Subsection (b)(2) of Section 1024 requires the CFPB to carry out a “Risk-based Supervision Program,” under which it shall exercise its supervisory authority over non-banks, including IMBs, “based on the assessment . . . of the risks posed to consumers in the relevant product markets and geographical markets, and taking into consideration as applicable—-
(A) the asset size of the covered person;
(B) the volume of transactions involving consumer financial products or services in which the covered person engages in;
(C) the risks to consumers created by the provision of such consumer financial products or services;
(D) the extent to which such institutions are subject to oversight by State authority for consumer protection; and
(E) any other factors that the Bureau determines to be relevant to a class of covered persons.”
It is our reading of the statute that it would not permit the wholesale exemption of non-banks, or even non-bank lenders, from CFPB supervision and enforcement. However, we believe this subsection points the way – and arguably requires – the CFPB to provide a targeted exemption or some other explicit regulatory relief for smaller IMBs.

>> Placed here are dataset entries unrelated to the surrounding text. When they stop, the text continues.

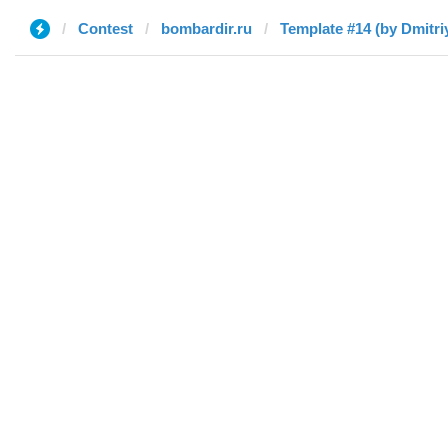
Contest
bombardir.ru
Template #14 (by Dmitri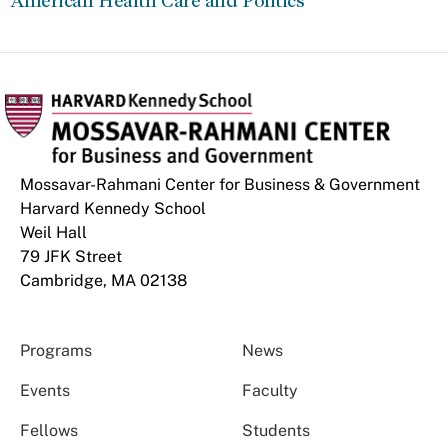
American Health Care and Politics
Mossavar-Rahmani Center for Business & Government
Harvard Kennedy School
Weil Hall
79 JFK Street
Cambridge, MA 02138
Programs
News
Events
Faculty
Fellows
Students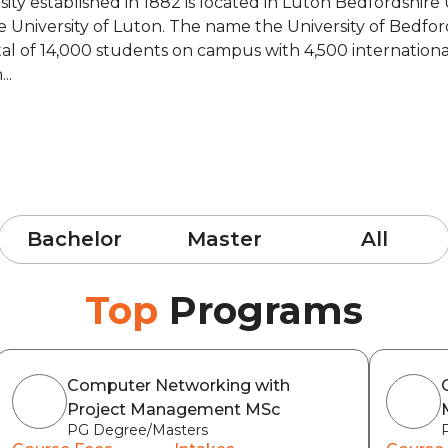
rsity established in 1882 is located in Luton Bedfordshir
e University of Luton. The name the University of Bedfo
al of 14,000 students on campus with 4,500 international
..
Bachelor
Master
All
Top
Programs
Computer Networking with
Project Management MSc
PG Degree/Masters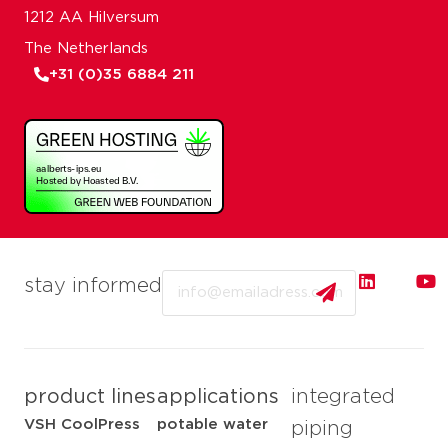
1212 AA Hilversum
The Netherlands
+31 (0)35 6884 211
Email
stay informed
product lines
applications
integrated
VSH CoolPress
potable water
piping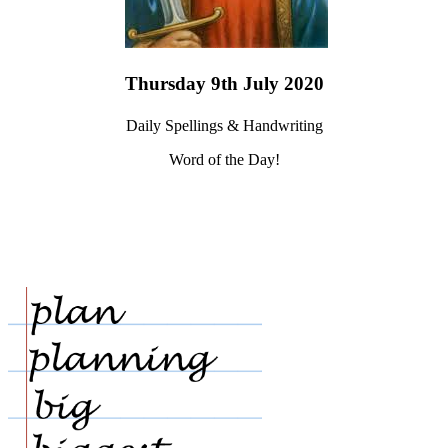
Thursday 9th July 2020
Daily Spellings & Handwriting
Word of the Day!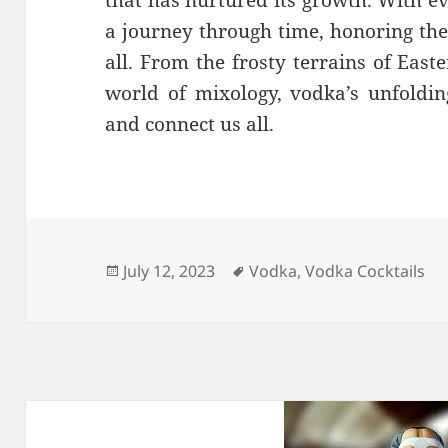
a journey through time, honoring the 
all. From the frosty terrains of Eas
world of mixology, vodka’s unfoldin
and connect us all.
Posted
Tags
July 12, 2023
Vodka
,
Vodka Cocktails
on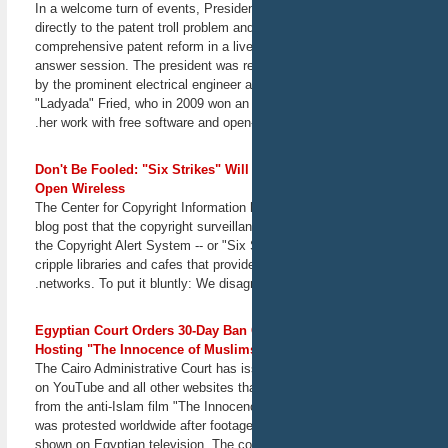
address questions of
In a welcome turn of events, Presi
liability, censorship, and
directly to the patent troll problem a
prevention.
comprehensive patent reform in a live
February 28, 2013
answer session. The president was r
San Francisco, CA
by the prominent electrical engineer 
"Ladyada" Fried, who in 2009 won an
Yale ISP: Location Tracking
her work with free software and open
and Biometrics
Conference
Judges, policymakers,
Don't Be Fooled: "Six Strikes" Wi
practitioners, academics,
Open Wireless
and other experts will gather
The Center for Copyright Information 
to consider what comes next
blog post that the copyright surveil
after last year's Supreme
the Copyright Alert System -- or "Six 
Court decision in U.S. v.
cripple libraries and cafes that provi
Jones, about the
networks. To put it bluntly: We disagr
constitutionality of GPS-
tracking vehicles without a
warrant. EFF Staff Attorney
Egyptian Court Orders 30-Day Ban
Jennifer Lynch will
Hosting "The Innocence of Muslim
participate in a panel titled
The Cairo Administrative Court has i
"Nontrespassory tracking:
on YouTube and all other websites tha
Biometrics, license plate
from the anti-Islam film "The Innoce
readers, and drones."
March 3, 2013
was protested worldwide after footage
New Haven, CT
shown on Egyptian television. The cou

IMBs are subject to supervision and enforcement with respect to an extensive array of federal consumer protection mortgage provisions by every state in which they do business in. And, every individual mortgage loan originator that works for a non-bank is subject to a rigorous qualifications regime, including a SAFE Act test, an independent background check, 20 hours of SAFE Act pre-licensing courses, and 8 hours of SAFE Act continuing education courses (provisions that mortgage loan originators at banks are exempt from).
Thus, with respect to subsection (D), IMBs are not just regulated by the states – they are generally subject to much more regulation than most other types of non-banks, a strong statutory argument for a de-emphasis of CFPB focus on IMBs. Additionally, subsections (A) through (C) above point to the need for differential treatment of smaller IMBs, which are smaller, have fewer transactions, and as a result, pose much less of a risk to consumers than the larger IMBs. Finally, as noted, regulatory exemptions for smaller mortgage firms are common, an example being Reg X and Z servicing exemptions for smaller servicers.
We understand that in practice, the CFPB may have informal protocols that emphasize targeting larger IMBs more than smaller ones for exams and enforcement. However, we believe a more explicit policy is appropriate in light of Section 1024 and we believe the Williams bill provides an approach that is consistent with that Section and accomplishes that objective.
Specifically, we would recommend that the CFPB establish an explicit regulation or policy that it will not conduct exams, conduct audits of third party service providers, or initiate or take enforcement action against smaller IMBs, unless one of the states with jurisdiction over the IMB requests that the CFPB do so.
This would restore the primacy of the states as regulators of these smaller IMBs. If a state determines that it does not have the resources to adequately investigate an IMB it has reason to believe may be violating a federal consumer law, it may make a formal request for the CFPB to act. Similarly, with respect to conducting periodic exams or carrying out audits of third party service providers of a smaller IMB, a state could ask for assistance with the CFPB.
This approach would better accomplish the recommendation in the Treasury Report of having “greater regulatory cooperation and coordination among financial regulators.” It would also reduce the regulatory CFPB compliance burden that disproportionately affects smaller lenders. Finally, it would best prioritize the limited CFPB supervision and enforcement resources – to concentrate on firms with the most significant impact on consumers.
In closing, we appreciate your consideration of these suggestions, and would look forward to meeting with you to discuss them in more detail.